Il 17 luglio 1794 le quindici suore vanno al patibolo cantando; ad esse, in un estremo atto di coraggio, si unisce per ultima suor Bianca. Già oggetto di commiserazione da parte loro per la propria pavidità cui si era rassegnata, malgrado fosse consapevole che seguire lo Sposo nella vita claustrale esige eroismo, è ora finalmente resa conforme a ciò di cui porta il nome da religiosa: l’Agonia di Gesù.

Alla donna forte, invece, che è madre Maria, sopraggiunta a condividere la sorte delle consorelle, il cappellano presente all’esecuzione in abiti da popolano ordina di restare in vita per il Carmelo: toccherà a lei, infatti, scrivere il resoconto degli eventi di cui è stata testimone.

C’è di che meditare sui giudizi affrettati che talvolta si fanno su persone ritenute mediocri, alle quali però Dio concede grazie speciali perché umili. Viene in mente ciò che Bernanos aveva scritto nel romanzo La gioia: «Sotto un certo punto, vedete, la Paura è comunque figlia di Dio, riscattata la notte del Venerdì Santo. Non è bella a vedersi – no! – ora derisa, ora maledetta, rinnegata da tutti… Eppure non illudetevi: essa si trova al capezzale di ogni agonia, essa intercede per l’uomo».

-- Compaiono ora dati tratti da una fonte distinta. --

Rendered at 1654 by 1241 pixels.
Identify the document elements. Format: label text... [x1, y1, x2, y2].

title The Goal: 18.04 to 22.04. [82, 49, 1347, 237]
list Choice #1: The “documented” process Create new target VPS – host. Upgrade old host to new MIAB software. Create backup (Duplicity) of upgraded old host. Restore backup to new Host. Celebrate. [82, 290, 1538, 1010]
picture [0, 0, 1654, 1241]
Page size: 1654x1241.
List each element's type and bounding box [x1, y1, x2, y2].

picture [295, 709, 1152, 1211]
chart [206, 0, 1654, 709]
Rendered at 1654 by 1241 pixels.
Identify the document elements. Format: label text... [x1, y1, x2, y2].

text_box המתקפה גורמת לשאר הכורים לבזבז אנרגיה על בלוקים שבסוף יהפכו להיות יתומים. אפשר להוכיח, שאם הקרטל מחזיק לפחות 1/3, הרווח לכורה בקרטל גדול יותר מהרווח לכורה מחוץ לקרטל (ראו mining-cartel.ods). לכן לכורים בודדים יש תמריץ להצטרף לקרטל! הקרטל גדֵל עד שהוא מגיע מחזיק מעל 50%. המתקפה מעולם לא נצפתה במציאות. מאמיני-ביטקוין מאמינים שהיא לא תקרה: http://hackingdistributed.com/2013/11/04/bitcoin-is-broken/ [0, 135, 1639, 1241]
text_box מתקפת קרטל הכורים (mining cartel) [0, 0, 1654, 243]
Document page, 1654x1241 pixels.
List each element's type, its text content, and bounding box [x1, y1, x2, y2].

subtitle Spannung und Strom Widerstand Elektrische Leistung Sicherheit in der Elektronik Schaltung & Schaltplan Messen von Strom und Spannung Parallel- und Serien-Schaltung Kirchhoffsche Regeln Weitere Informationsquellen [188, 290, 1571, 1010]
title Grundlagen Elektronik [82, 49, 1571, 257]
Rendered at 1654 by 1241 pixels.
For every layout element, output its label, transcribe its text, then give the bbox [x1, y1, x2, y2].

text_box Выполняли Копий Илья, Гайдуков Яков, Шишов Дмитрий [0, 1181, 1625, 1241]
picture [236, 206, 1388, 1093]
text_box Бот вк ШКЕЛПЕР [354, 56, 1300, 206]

Dai Dialoghi delle carmelitane, nel 1957, il musicista Francis Poulenc ha tratto l’opera omonima, di una essenzialità e forza melodica incantevoli. Da brividi è il finale con la drammatica Salve Regina intonata dalle moriture fra gli schianti secchi della lama della ghigliottina (invisibile) che le miete ad una ad una, interrompendone il canto. Finché, a raccogliere il testimone delle compagne, s’avanza sulla scena Bianca, figura non più esitante, che iniziando il Gloria s’avvia a sua volta verso il patibolo fra i lenti rintocchi di una campana.